* [What the task requires]: Wherever a picture appears, leave it out, and transcribe the rest of the records exactly.
----
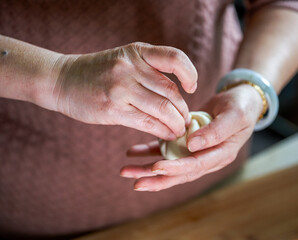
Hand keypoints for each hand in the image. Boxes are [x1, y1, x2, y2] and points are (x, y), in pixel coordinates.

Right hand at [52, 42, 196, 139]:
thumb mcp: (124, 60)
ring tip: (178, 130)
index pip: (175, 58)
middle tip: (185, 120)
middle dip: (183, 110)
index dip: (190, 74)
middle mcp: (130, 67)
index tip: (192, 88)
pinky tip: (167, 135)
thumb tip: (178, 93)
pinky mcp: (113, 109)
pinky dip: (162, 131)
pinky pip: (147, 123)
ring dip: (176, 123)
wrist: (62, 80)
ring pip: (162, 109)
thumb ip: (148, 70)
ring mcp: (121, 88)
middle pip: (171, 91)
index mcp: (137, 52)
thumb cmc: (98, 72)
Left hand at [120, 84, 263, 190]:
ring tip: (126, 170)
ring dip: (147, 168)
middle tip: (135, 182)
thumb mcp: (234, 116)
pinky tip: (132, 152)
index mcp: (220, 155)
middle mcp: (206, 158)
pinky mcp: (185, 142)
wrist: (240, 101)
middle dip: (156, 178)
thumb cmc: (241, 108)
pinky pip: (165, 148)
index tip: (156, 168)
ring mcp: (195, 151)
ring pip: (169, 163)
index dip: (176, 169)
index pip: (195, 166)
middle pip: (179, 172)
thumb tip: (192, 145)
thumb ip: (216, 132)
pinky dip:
----
* [Answer space]:
Hand keypoints for each hand in the image. Boxes are [x1, y1, x2, y2] and points are (x, y), in pixel coordinates.

Right hand at [52, 42, 196, 139]:
thumb mcp: (124, 60)
ring tip: (178, 130)
index pip: (175, 58)
middle tip: (185, 120)
middle dip: (183, 110)
index dip: (190, 74)
middle mcp: (130, 67)
index tip: (192, 88)
pinky tip: (167, 135)
thumb tip: (178, 93)
pinky mcp: (113, 109)
pinky dip: (162, 131)
pinky pip: (147, 123)
ring dip: (176, 123)
wrist: (62, 80)
ring pip: (162, 109)
thumb ip: (148, 70)
ring mcp: (121, 88)
middle pip: (171, 91)
index mcp: (137, 52)
thumb cmc: (98, 72)
Left hand at [120, 84, 263, 190]:
ring tip: (126, 170)
ring dip: (147, 168)
middle tip: (135, 182)
thumb mcp: (234, 116)
pinky tip: (132, 152)
index mcp: (220, 155)
middle mcp: (206, 158)
pinky mcp: (185, 142)
wrist: (240, 101)
middle dip: (156, 178)
thumb cmc: (241, 108)
pinky pip: (165, 148)
index tip: (156, 168)
ring mcp: (195, 151)
ring pip: (169, 163)
index dip: (176, 169)
index pip: (195, 166)
middle pip: (179, 172)
thumb tip: (192, 145)
thumb ip: (216, 132)
pinky dip:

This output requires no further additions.